Une demi-heure après son départ, Dédé est de retour avec un sac de nourriture. Il est allé les acheter à un épicier turc qui vend aux nécessiteux qui le souhaitent certaines de ses denrées qui ne peuvent plus être vendues dans un commerce. Vous mangez ainsi des beignets de viande desséchés et un yaourt à la date de consommation dépassée, le tout arrosé d'un verre en plastique de vin rouge en bonbonne. Vous aviez tellement faim que remplir votre estomac, même avec n'importe quoi, vous fait un bien fou. Vous sentez ensuite le poids de la fatigue s'abattre sur vous. Vous êtes encore blessé et, bien que vous n'en ayez aucun souvenir, vous sentez que vous avez eu une journée éreintante. Et cette amnésie... Plus que toute autre plaie, ce trou noir dans votre tête est le plus éprouvant pour votre santé. Chaque effort vain pour vous rappeler la moindre chose de votre passé est une douleur insupportable. Votre corps ne peut lutter plus longtemps. Paranoïa ou pas, il vous est impossible de demeurer éveillé. Vous vous écroulez sur le rouleau de vieux lino que vous a trouvé votre hôte pour vous servir de couche. Enveloppé dans une couverture, vous dormez profondément et ne pensez plus à rien. Plus de filles aux cheveux bleus, personne pour vous tirer dessus... Enfin une pause dans cette nuit de fous !

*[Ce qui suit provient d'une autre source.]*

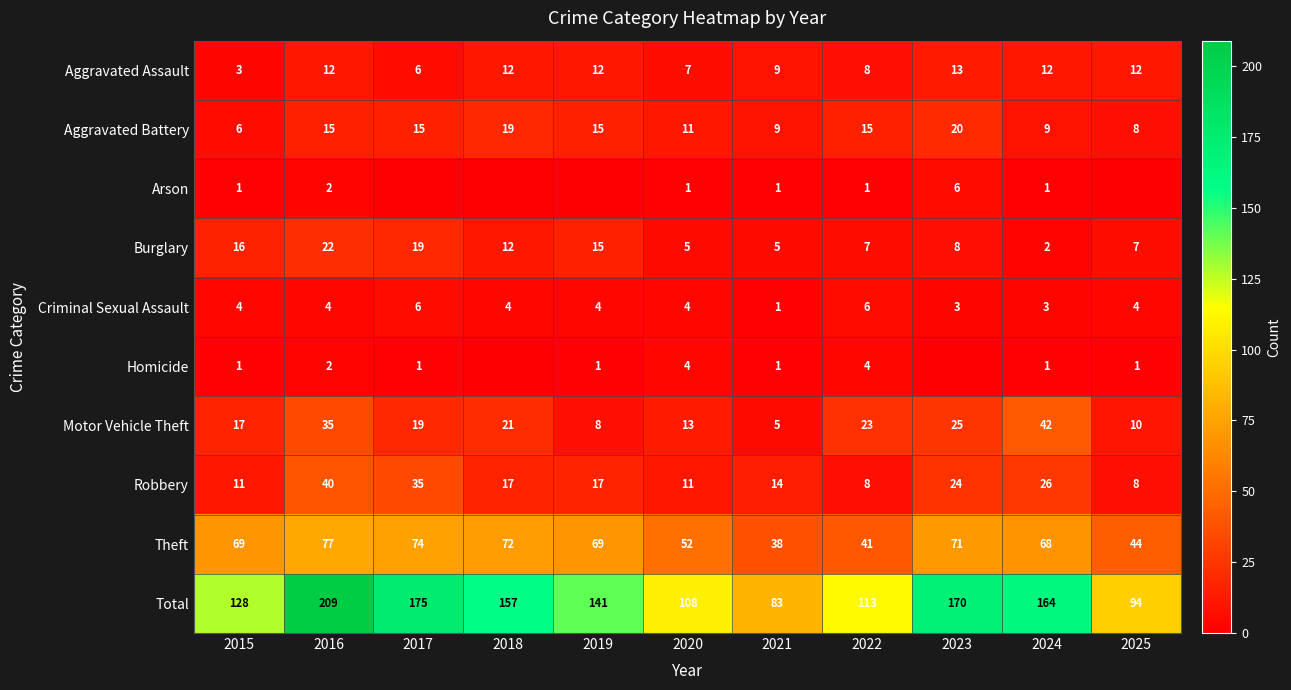

Is it true that Robbery equals 11 at 2020?

True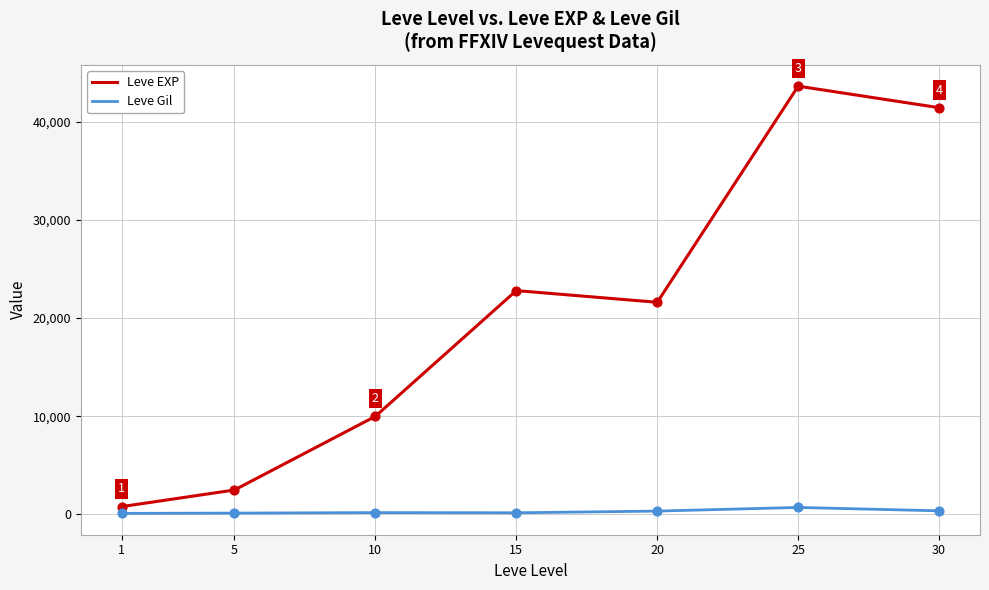

What is the total value across all series at 15?

22962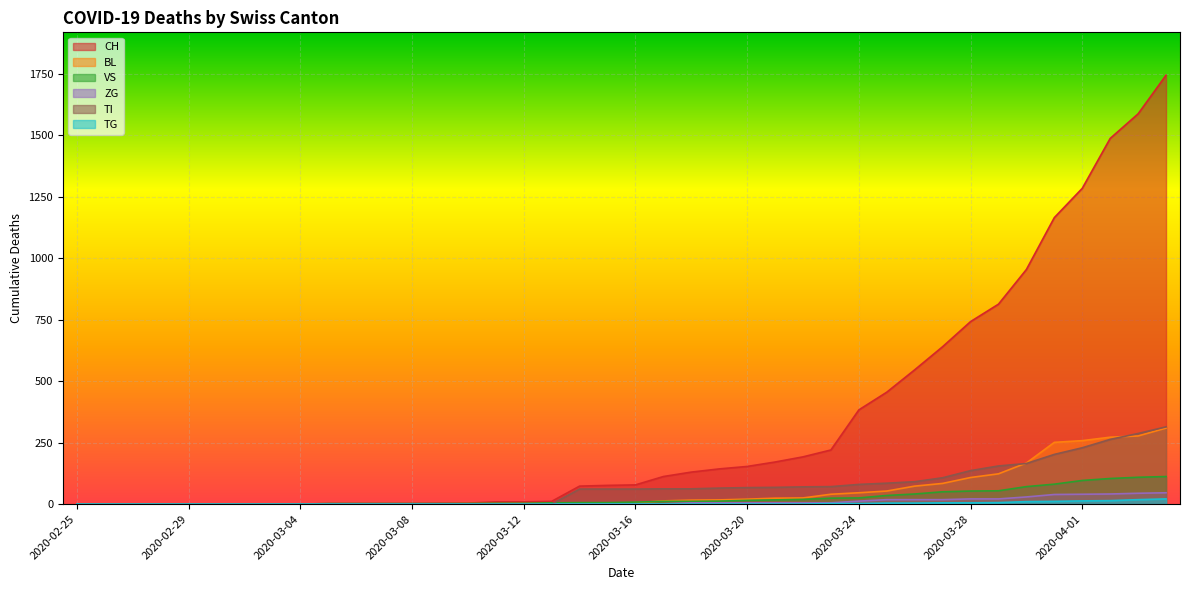

How many lines are shown in the chart?

6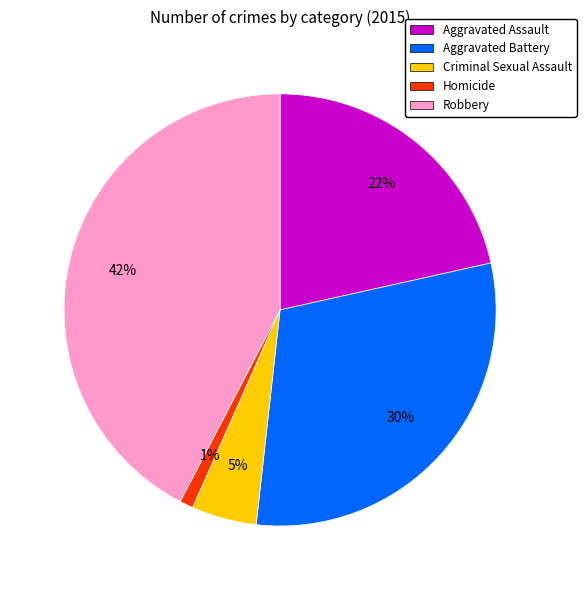

To the nearest percent, what is the combined percentage of Criminal Sexual Assault and Homicide?

6%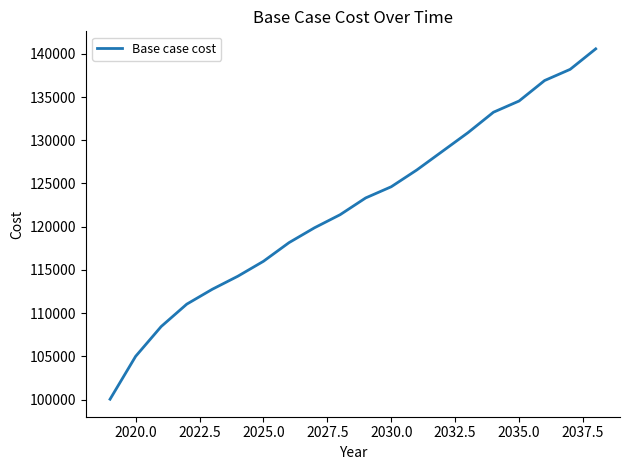

What is the maximum value shown in the chart?

140571.0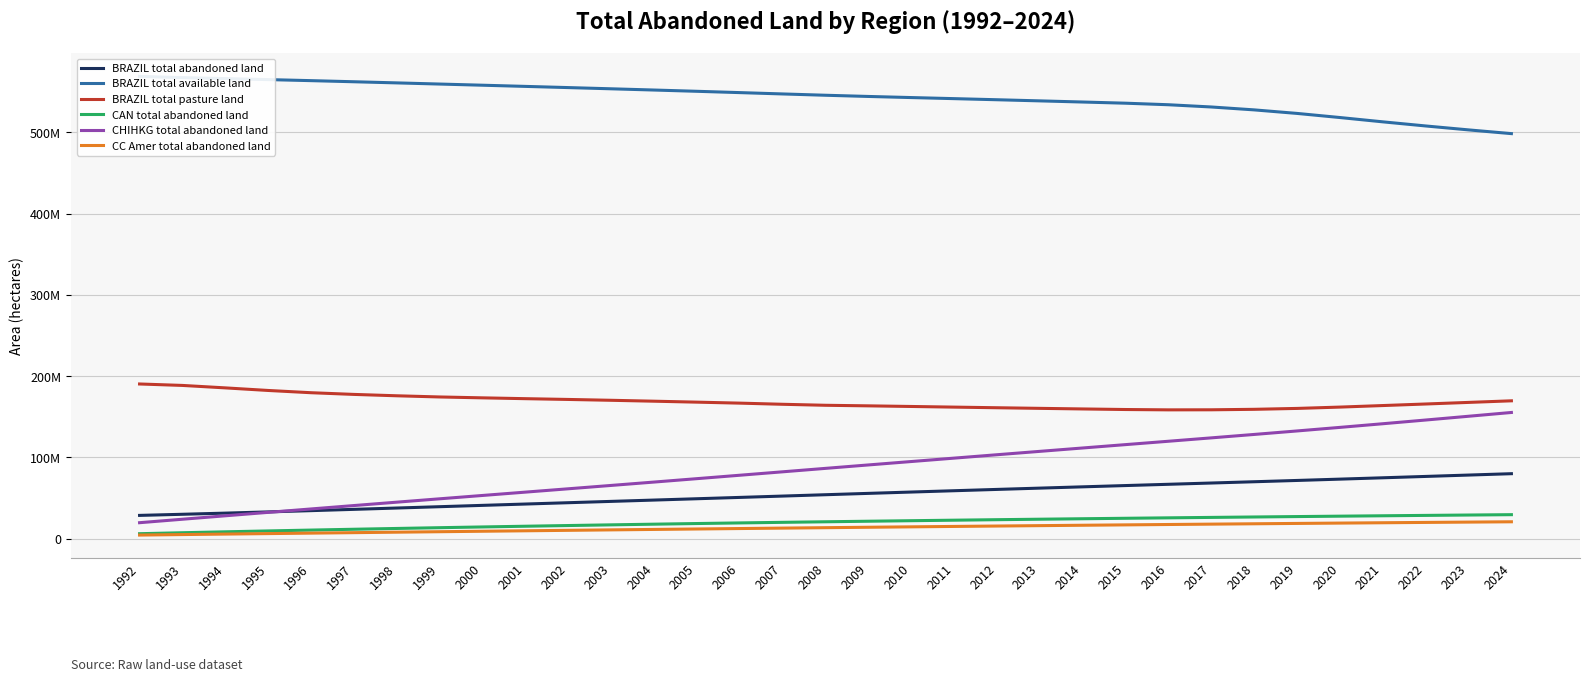

What is the difference between the highest and lowest values at 1992?

564801668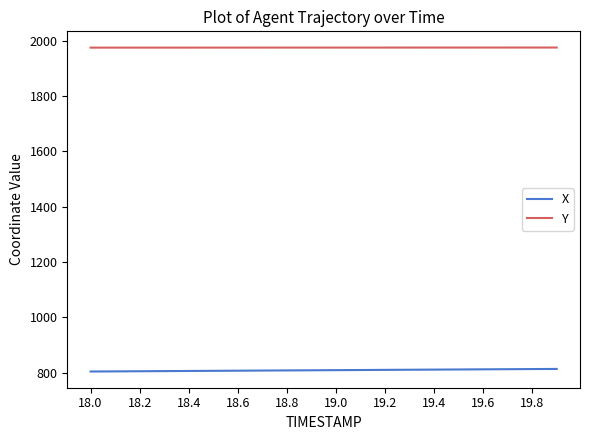

What is the smallest value displayed?

804.7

Le lendemain matin, vous vous réveillez en bonne forme. Votre sommeil a été réparateur : la blessure au thorax que vous avait causée l'impact de balle sur votre crucifix a complètement cicatrisé. Et vous n'avez plus mal au crâne. Hélas, vous êtes toujours aussi amnésique. Rien ne vous est revenu dans la nuit.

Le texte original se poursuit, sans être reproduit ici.